No Coincidences

It’s true. I’ve always believed it. Everything we are and will become is linked to the relationships and experiences we share with others. Bishop Desmond Tutu once said: No one is a “self-made” anything. I love that statement, and how true it is! Remove any one relationship or experience from our lives and not only will our lives change, but the lives of those with whom we come in contact will also change.

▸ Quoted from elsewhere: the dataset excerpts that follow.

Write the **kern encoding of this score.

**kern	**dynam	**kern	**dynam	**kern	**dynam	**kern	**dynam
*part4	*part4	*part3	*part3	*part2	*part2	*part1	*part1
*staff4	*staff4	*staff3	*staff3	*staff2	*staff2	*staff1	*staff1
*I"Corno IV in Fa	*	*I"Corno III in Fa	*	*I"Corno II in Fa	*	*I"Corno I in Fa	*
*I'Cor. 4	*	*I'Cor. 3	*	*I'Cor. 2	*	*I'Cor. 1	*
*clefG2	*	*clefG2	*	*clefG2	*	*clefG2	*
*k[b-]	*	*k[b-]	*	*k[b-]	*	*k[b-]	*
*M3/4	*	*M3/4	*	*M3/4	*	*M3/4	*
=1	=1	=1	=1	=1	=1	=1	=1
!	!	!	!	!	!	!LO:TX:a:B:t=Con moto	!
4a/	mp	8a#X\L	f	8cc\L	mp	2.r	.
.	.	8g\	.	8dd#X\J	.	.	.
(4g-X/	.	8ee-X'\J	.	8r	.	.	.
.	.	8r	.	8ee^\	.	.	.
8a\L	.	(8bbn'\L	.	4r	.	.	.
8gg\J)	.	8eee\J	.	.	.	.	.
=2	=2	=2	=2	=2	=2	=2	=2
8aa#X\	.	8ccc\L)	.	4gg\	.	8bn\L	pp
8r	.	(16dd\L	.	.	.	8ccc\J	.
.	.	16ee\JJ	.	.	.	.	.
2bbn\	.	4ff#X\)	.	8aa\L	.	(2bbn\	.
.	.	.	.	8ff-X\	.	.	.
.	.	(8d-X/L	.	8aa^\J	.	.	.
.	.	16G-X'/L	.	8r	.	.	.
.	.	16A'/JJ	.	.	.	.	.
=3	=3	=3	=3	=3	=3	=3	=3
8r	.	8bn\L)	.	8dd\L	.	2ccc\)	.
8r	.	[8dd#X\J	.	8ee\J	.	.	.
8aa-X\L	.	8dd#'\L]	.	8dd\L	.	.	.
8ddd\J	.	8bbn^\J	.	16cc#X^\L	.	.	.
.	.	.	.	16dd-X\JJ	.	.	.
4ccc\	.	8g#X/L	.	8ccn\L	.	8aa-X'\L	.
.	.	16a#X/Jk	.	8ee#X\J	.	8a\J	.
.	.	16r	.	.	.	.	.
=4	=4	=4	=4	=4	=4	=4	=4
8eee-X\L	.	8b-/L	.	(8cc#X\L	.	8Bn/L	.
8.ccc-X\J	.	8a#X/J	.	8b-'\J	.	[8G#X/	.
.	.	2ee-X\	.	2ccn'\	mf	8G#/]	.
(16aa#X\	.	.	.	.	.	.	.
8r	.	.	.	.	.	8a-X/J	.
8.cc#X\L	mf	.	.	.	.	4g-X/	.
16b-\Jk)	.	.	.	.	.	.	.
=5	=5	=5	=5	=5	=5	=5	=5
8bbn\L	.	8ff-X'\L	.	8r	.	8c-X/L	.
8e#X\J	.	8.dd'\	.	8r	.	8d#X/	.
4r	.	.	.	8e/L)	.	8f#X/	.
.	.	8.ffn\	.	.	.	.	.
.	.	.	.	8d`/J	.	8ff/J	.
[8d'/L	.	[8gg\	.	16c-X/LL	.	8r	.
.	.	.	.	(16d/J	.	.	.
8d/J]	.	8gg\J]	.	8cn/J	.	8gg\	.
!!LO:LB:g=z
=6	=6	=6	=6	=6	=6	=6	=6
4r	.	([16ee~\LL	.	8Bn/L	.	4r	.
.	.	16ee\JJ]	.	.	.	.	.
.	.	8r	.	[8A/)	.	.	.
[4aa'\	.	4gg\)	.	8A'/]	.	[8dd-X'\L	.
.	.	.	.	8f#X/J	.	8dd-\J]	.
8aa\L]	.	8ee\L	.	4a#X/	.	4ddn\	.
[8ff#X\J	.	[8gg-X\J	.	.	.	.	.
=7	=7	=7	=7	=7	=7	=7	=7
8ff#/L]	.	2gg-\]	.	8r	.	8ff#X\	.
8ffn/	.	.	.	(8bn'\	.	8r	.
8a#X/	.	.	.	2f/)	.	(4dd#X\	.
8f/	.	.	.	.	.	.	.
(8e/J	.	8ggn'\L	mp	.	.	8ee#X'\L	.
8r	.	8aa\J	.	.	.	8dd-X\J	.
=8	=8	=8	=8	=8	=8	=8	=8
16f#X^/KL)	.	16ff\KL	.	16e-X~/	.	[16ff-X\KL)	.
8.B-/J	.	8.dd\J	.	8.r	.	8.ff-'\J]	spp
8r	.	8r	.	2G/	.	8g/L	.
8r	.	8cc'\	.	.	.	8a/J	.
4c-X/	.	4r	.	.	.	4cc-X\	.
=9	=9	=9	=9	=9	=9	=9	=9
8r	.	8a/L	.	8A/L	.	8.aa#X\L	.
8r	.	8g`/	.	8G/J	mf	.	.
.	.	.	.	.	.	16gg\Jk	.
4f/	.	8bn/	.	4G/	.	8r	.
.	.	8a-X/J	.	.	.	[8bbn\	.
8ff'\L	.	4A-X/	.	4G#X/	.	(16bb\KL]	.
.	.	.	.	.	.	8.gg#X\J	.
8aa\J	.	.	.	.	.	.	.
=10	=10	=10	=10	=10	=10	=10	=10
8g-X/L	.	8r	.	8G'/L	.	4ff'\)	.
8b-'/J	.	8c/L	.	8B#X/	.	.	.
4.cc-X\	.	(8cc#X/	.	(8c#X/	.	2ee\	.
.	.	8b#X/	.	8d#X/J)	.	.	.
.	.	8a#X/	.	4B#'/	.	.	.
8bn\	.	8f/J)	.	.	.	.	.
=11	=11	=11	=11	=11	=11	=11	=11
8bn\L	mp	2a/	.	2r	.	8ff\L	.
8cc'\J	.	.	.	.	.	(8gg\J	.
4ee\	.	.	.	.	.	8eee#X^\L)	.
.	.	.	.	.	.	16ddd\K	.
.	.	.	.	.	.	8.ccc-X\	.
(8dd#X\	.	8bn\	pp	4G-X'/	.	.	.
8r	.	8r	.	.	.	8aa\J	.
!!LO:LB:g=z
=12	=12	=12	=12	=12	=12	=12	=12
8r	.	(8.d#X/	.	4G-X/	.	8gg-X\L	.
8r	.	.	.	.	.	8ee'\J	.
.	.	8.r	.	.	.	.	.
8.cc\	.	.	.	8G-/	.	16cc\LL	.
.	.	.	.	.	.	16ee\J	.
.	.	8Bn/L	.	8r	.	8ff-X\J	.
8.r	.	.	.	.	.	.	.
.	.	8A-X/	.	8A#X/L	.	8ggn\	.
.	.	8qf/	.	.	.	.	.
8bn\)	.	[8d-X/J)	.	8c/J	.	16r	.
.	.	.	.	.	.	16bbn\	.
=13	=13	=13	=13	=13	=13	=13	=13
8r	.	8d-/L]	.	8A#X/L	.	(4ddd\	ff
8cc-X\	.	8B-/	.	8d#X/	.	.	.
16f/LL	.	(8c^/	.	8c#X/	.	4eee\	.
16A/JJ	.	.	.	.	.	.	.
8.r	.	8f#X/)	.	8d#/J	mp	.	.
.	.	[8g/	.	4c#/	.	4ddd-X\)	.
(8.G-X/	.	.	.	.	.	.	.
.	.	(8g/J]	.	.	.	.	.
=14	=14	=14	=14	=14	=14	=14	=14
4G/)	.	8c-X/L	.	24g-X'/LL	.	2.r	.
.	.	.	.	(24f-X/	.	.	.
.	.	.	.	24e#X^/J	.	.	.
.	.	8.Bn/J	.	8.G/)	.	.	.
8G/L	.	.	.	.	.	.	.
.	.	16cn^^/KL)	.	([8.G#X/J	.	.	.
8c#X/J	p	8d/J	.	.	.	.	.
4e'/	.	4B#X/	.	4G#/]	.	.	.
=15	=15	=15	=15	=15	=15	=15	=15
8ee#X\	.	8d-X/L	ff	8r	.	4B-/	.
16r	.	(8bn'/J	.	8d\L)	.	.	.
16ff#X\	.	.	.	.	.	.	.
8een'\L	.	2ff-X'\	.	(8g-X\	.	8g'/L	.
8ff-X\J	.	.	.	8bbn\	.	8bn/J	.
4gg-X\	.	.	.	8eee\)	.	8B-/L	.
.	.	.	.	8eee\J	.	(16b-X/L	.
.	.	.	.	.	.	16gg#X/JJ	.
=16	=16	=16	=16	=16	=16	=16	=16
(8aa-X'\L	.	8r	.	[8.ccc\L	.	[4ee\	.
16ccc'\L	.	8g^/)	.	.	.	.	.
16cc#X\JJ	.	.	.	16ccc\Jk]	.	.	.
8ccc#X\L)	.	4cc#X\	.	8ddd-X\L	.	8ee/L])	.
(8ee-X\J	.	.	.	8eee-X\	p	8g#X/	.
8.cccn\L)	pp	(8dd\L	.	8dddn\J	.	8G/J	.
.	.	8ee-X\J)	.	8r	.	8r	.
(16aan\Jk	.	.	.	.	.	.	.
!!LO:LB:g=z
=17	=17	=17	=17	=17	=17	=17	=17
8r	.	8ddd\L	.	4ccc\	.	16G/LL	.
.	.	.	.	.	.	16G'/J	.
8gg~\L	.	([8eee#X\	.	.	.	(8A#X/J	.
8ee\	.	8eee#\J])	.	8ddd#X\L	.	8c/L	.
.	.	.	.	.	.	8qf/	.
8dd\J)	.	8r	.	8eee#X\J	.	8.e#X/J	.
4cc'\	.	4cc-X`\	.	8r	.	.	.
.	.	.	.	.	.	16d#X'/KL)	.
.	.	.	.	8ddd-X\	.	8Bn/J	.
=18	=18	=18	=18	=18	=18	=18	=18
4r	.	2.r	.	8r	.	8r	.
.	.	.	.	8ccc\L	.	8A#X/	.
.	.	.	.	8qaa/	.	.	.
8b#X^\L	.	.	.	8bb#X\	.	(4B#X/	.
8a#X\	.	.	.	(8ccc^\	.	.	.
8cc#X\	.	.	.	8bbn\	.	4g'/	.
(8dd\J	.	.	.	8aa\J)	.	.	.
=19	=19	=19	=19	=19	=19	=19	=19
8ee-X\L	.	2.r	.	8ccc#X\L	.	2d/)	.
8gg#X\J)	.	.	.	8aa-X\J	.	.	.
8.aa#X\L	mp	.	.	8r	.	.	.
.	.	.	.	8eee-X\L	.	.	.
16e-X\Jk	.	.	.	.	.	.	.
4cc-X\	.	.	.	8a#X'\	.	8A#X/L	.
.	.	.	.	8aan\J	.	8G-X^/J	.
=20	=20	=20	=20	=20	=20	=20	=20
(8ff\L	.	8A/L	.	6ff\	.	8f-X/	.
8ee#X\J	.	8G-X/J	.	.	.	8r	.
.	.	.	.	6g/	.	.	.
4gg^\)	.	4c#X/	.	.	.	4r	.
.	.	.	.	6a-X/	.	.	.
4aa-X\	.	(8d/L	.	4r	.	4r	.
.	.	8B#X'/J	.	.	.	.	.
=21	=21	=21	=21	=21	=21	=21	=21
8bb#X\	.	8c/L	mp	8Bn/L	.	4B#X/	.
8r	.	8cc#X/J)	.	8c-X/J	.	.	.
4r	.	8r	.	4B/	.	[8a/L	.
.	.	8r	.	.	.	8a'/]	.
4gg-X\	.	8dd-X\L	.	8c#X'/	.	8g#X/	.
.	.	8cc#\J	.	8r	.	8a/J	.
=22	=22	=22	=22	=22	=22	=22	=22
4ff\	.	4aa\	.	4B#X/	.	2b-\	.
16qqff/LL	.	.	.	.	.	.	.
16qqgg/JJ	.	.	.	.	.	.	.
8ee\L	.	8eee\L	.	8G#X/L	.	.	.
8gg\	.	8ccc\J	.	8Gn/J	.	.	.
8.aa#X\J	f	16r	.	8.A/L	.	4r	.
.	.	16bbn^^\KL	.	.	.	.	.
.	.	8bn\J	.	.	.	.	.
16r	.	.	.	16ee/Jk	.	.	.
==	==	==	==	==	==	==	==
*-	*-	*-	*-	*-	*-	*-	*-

When I was in the seemingly impossible situation of deciding to remove my daughter from life support, it never occurred to me that someday someone else might benefit from my nightmare. Even as I was writing my story, I often asked myself, “Who cares about any of this? This is a bunch of stuff that’s only important to me.” But I was wrong. Last week I received a call about a woman whose 33-year-old daughter was battling breast cancer and was on life support. The mother was in the terrible position of deciding if and when she should remove her daughter from the ventilator. And in the middle of this dilemma, one of the family members was reading my story… the story I’d questioned the value of even writing.

This family’s ability to find peace from my experience in some way has brought even more healing to me. Is this cycle an accident, coincidence, or synchronicity? Our connection to each other is no mistake. Whether we shed tears of joy or sorrow, our tears are fashioned into a gift for someone else with the overflow returning to us in ways we can’t even imagine.